It’s a great setup at Sydney’s Factory Theatre; the city’s balmy spring climate means punters can enjoy the open air bar facilities pre-show to their fullest extent. Reasonably priced premium-strength European lager, mouthwatering barbeque smells and a cleverly curated mix of early nineties indie-rock hits blasting over the PA all combine to make it a bit of a wrench to actually go inside and listen to any bands, but we’re nothing if not professional here at Sentinel Daily, so, with stage time looming we dutifully drain our glasses and head into the venue for what promises to be a very special night indeed.

UK agit-punkers the Levellers are something of an alt.rock institution in their homeland, but remain largely a mystery in the former colonies. Such a mystery in fact that Mrs Sentinel Daily was forced to correct a glib man at the bar pre-show who described them to his companion as ‘sounding like Mumford and Sons’… Still, any such misconceptions anyone else might have been harbouring in the audience were safely put to bed over the course of a stunning exposition of musicianship and songcraft as the band ran faultlessly through their breakthrough album Levelling the Land in it’s entirety before peeling off a few more back catalogue gems for our general delectation.

Any band that can open with a triumvirate as strong as One Way, The Game and Fifteen Years is obviously pretty strongly placed to provide an evening of top notch entertainment with precious little flab or spurious faffing about, and the laid back brilliance with which the band go about their business underlines the masters that they’ve become in the twenty five days since Levelling the Land made its appearance on the musical landscape. Fifteen Years in particular revs up the pleasantly full dancefloor, vocalist Mark Chadwick leading from the front with a voice that still sounds as fresh as it did when the album came out; In fact, slightly grizzled visages aside, the band appears to have weathered a quarter of a century on the road very well indeed. Bassist Jeremy Cunningham in particular is very stage-mobile, spending large amounts of time on the drum riser or holding his Gibson Thunderbird aloft in salute to those gathered in front of him, whilst violinist Jon Sevink and multi instrumentalist Simon Friend, though more static, put nary a foot wrong all night.

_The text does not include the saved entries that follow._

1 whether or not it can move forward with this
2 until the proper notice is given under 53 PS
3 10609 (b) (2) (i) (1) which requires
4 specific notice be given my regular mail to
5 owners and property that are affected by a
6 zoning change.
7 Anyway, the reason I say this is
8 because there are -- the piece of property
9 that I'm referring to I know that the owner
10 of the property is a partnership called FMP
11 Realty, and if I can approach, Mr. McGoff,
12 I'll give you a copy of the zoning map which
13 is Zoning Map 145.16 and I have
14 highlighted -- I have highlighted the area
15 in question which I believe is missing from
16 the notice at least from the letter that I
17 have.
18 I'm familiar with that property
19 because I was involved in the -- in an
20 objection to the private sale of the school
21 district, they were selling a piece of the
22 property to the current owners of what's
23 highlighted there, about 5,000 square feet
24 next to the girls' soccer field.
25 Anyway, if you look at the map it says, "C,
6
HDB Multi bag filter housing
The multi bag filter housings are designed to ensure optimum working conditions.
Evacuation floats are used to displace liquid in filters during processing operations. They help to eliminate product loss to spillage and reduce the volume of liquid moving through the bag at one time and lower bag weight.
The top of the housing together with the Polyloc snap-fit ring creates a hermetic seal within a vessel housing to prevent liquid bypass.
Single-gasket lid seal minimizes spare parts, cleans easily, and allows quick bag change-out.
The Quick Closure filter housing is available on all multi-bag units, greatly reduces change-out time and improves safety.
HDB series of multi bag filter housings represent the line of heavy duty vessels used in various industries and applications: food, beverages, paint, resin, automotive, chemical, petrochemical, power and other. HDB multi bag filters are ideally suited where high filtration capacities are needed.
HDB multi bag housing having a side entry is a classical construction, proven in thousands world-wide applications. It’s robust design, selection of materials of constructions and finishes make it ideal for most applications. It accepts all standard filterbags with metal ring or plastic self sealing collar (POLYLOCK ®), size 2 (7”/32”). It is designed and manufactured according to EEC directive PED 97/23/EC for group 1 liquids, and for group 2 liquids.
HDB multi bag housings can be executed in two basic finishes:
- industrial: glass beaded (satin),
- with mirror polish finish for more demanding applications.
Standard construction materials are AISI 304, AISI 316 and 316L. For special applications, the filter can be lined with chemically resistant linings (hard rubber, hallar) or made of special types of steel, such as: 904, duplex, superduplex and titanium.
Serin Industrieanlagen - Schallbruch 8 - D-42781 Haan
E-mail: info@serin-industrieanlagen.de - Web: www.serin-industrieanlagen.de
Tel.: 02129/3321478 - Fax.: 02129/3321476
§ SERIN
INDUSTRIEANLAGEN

Friend is the glue that holds the whole thing together, musically, switching between full bodied electric guitar rampage and delicate, gossamer mandolin effortlessly, adding some nice harmonica into the mix in addition. The Boatman is another favourite thrown in early – reminding the listener just how strong the original ‘Side A’ of Levelling the Land really was, and by now it’s clear that we’re in for a bit of a special night.

The collective nature of the band is then emphasised by the appearance on stage with an LED-adorned didgeridoo of Stephen Boakes, who, minutes before his appearance on stage was fulfilling his main role as the band’s on tour merch seller – who was very nervous about performing his ‘Coals to Newcastle’ act according to Chadwick, though he needn’t have worried, as it’s (of course) well performed and very warmly received. The second half of the album follows, and though it’s all performed faultlessly and with any amount of verve and gusto, it’s the personal favourites that inevitably connect most – thus Liberty Song, Another Man’s Cause and Battle of the Beanfield stand out in this reviewer’s memory, though everything was delivered to the highest level of performance.

Of course the band hasn’t come all this way to play one album and then head off into the night, even if that does mean falling foul of Sydney’s draconian lockout laws, and the second part of the show includes not only an inevitable run through of Beautiful Day but also a very welcome chance to hear Belarus for the first time in a long time (though Friend’s titanic, Metallicaesque riffage is strangely muted, thus stymieing the one true headbanging opportunity of the night). Strange, frankly awful dancing from much of the assembled throng accompanies the band’s high speed take on the Charlie Daniels Band classic The Devil Went Down to Georgia, which added to the weird sight of people, um, ‘air fiddling’ in tribute to Jon Sevink’s blistering performance whilst doing said dancing added some strange and frighting visual memories of the night to the brain…

So, not just a near-faultless trip down memory lane, but also a fine performance by a band seemingly as good now as they ever have been. Marvellous stuff.